En plena Revolución Francesa, la ilustrada y comprometida Olympe de Gouges escribía, con dedicatoria a la reina María Antonieta, la Declaración de los derechos de la mujer y ciudadanía. Este texto político no solo dejaba ver las brechas de la reciente Declaración de los derechos del hombre, sino que proponía un nuevo contrato social entre ambos sexos como solución a un conflicto que los defensores de la libertad, la igualdad, la fraternidad… “habían pasado por alto”. Su reivindicación dignifica a las mujeres y obliga a que su voz ya no pueda ser expulsada de la Historia. Hoy seguimos contribuyendo a que no deje de ser así.
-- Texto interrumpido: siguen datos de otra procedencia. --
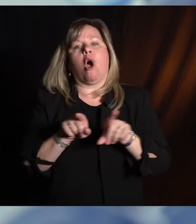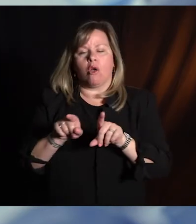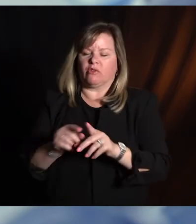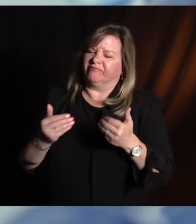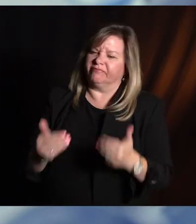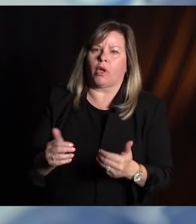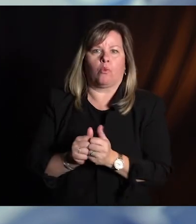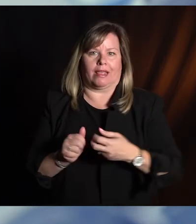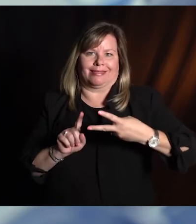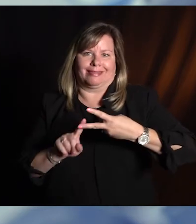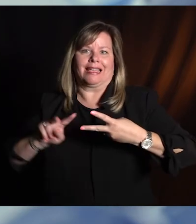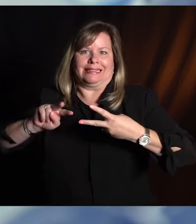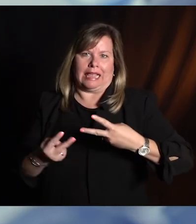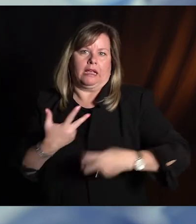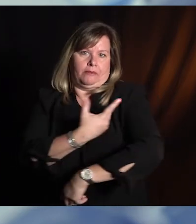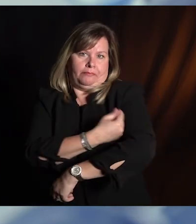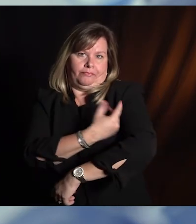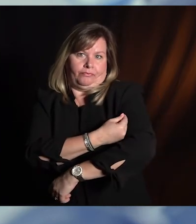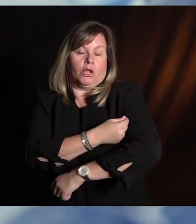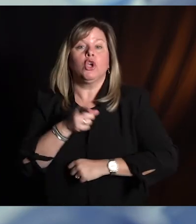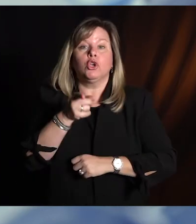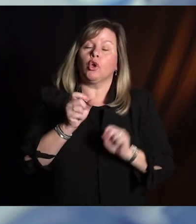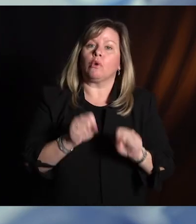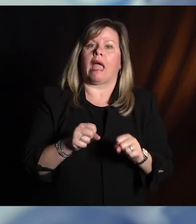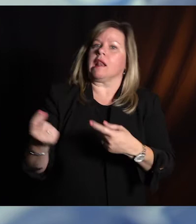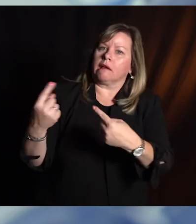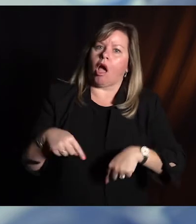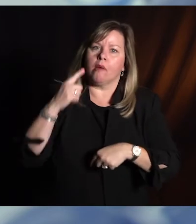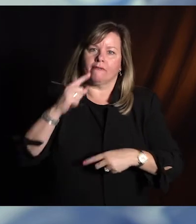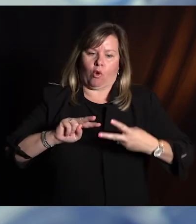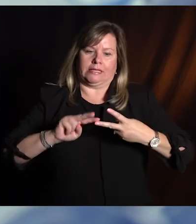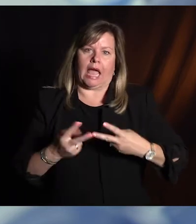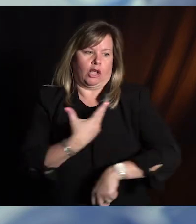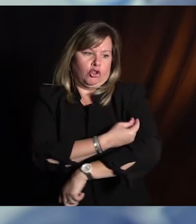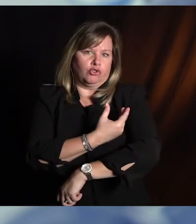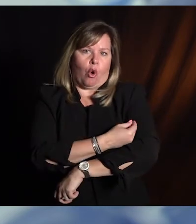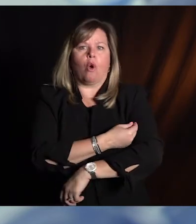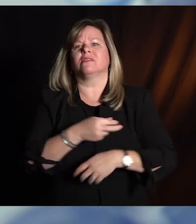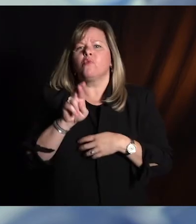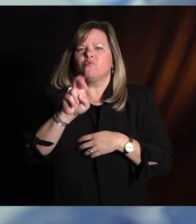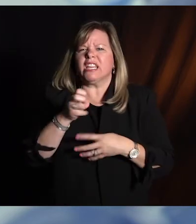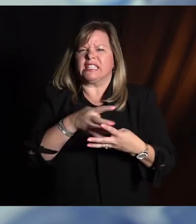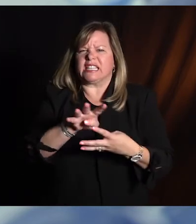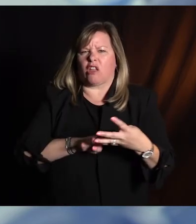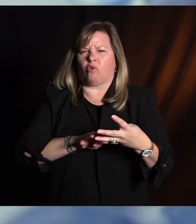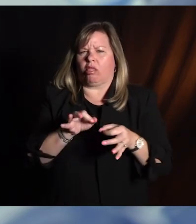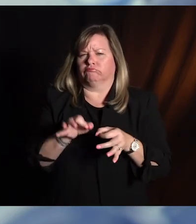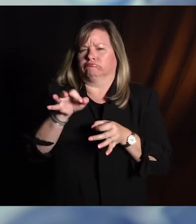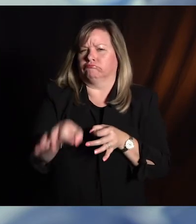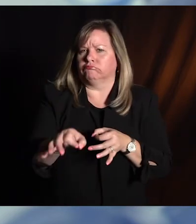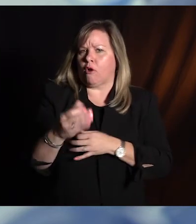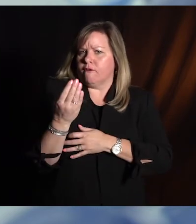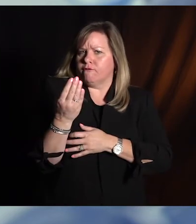Generally, the provider will arrange for you to come in, have your second dose rescheduled probably 14 days or more after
DECLARACIÓN DE DERECHOS DE LA MUJER Y DE LA CIUDADANÍA

EPÍLOGO

Mujer, despierta; el rebato de la razón se hace oír en todo el universo; reconoce tus derechos. El poderoso imperio de la Naturaleza ya no está rodeado de prejuicios, de fanatismo, de superstición y ni de mentiras. La llama de la verdad ha disipado todas las nubes de la necedad y de la usurpación. El esclavo ha duplicado sus fuerzas y ha tenido necesidad de recurrir a las tuyas para romper sus cadenas. Una vez en libertad, ha sido injusto con su compañera. ¡Oh, mujeres! ¡Mujeres! ¿Cuando dejaréis de estar ciegas? ¿Qué ventajas habéis obtenido de la revolución? Un desprecio más patente, un desdén más marcado. En los siglos corruptos solo habéis reinado sobre las debilidades de los hombres. Vuestro imperio está destruido. ¿Qué os queda? La convicción de la injusticia de los hombres. La reclamación de vuestro patrimonio que se funda en los sabios decretos de la Naturaleza. ¿Qué dudas tenéis ante tan bella empresa? ¿Las buenas palabras del legislador de las bodas de Caná? ¿Teméis que nuestros legisladores frnaceses, correctores de esa moral lago tiempo sistentada de lass ramas de la política que ya no está en vigor os diga: ¿mujeres, qué tenemos en comunún vosotras y nosotros? Todo, tendríais que responder, si ellos se obstinaran, a causa de su debilidad, en ser inconsecuentes y entrar en contradicción con sus principios. Oponed valerosamente la fuerza de la razón a las vanas pretensiones de su superioridad; reuníos bajo el estandarte de la filosofía […]. Cualesquiera que sean las barreras que se os opongan, está en vuestro poder franquearlas, solo tenéis que proponéroslo.